Dot Product

[elleocin]

If the vectors a= (2,3,4) and b= (10,y,z) are perpendicular, how must y and z be related?

I came up with the equation 20 + 3y + 4z... problem is I don't know what to do with it.

The answer at the back says y= -4/3z - -20/3. I tried subbing 0 for each variable in the eqn but it didn't come out right

I feel like I'm making this more complicated than it really is. Anyways, help would be appreciated!!

 

[pka]

If the vectors a= (2,3,4) and b= (10,y,z) are perpendicular, how must y and z be related?

I came up with the equation 20 + 3y + 4z... problem is I don't know what to do with it.
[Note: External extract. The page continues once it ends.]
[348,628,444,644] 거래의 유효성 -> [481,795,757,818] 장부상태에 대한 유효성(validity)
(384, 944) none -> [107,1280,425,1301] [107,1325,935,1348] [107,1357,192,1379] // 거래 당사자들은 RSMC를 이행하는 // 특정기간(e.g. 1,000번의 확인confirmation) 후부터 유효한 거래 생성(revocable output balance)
The answer at the back says y= -4/3z and z= -20/3. I tried subbing 0 for each variable in the eqn but it didn't come out right

To be perpendicular the dot product must be zero.

So \(\displaystyle 20+3y+4z=0\).

 

[elleocin]

**EDIT: the answer is y= -4/3z - -20/3. Sorry for the confusion!

I know that the equation equals zero, but how do you get the values for y?

 

[pka]

**EDIT: the answer is y= -4/3z - -20/3. Sorry for the confusion!

I know that the equation equals zero, but how do you get the values for y?

Well I do not agree with that answer. There infinitely many valid answers.

\(\displaystyle y=\dfrac{-20-4z}{3}\) works for any \(\displaystyle z\).

 

[Bob Brown MSEE]

In the original wording of the question, "how must y and z be related?", does not require a value for each.
It only requires an equation relating y and z (as pka has provided).

Yea, its done!